The authorities have belatedly responded, cutting the reserve ratio by 50 points to 20pc over the weekend. It is thin gruel. Are we to conclude that the People's Bank is bent on breaking excess capacity in a cathartic Schumpeterian purge, or that leadership battles have paralysed the Party? Hard to tell.

All the BRICs need watching. India's industrial output fell 3.5pc in March. The country seems caught in a 1970s stagflation vice. Brazil has softened too, with car sales down 15pc and industrial production contracting in March. The bad loans of the banks have reached 10.3pc, higher than post-Lehman.

The bubble has probably popped already, but hoteliers in Rio are hanging on. The European Parliament has pulled out of the UN's Rio forum on sustainable development in June because the rooms are exorbitant. "We are short the vastly over-vaunted and over-owned BRICs," says hedge fund contrarian Hugh Hendry.

My fear has always been that the credit cycle in the Rising World would blow itself out before the Old World has safely recovered, or reached "escape velocity" to use the term in vogue.

Europe will slide further into 1930s self-destruction until it equips itself with a lender of last resort and takes all risk of EMU sovereign default off the table, though that may come too late. The US has functioning institutions at least but growth is barely above stall speed. Ben Bernanke's "massive fiscal cliff" looms this autumn. The Economic Cycle Research Institute (ECRI) has not yet withdrawn its US recession call.

The BRICS helped save us in 2008-2009. If we now face a global crisis on all fronts – and such an outcome can still be avoided – it will test the mettle of world leaders. Interest rates in the G10 are mostly zero already, and budgets are frighteningly stretched.

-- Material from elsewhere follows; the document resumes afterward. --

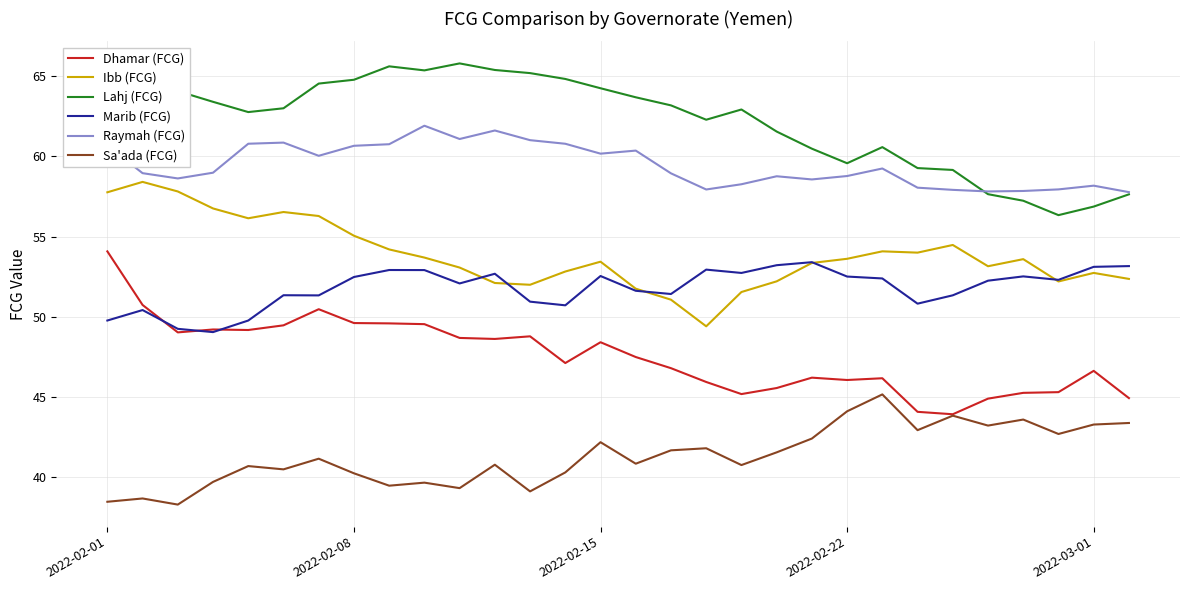

Rank the series by their maximum value, from highest to lowest.

Lahj (FCG), Raymah (FCG), Ibb (FCG), Dhamar (FCG), Marib (FCG), Sa'ada (FCG)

Sensing what is coming, Citigroup's chief economist Willem Buiter says global central banks have not yet exhausted their arsenal. They can "and should" crank up quantitative easing (QE), buy everything under the sun, and do "helicopter money drops".

I would go even further. sovereign central banks have the means to defeat any depression thrown at them by launching mass purchases of assets outside the banking system, working through the classic Hawtrey-Cassel quantity of money mechanism until nominal GDP is restored to its trend line.

The problem is not scientific. A world slump is preventable if leaders act with enough panache. The hindrance is that the Euro Tower still haunted by Hayekians, and most G10 citizens – and Telegraph readers from my painful experience – view such notions as Weimar debauchery, or plain Devil worship. Economists cannot command a democratic consent for monetary stimulus any more easily today than in 1932.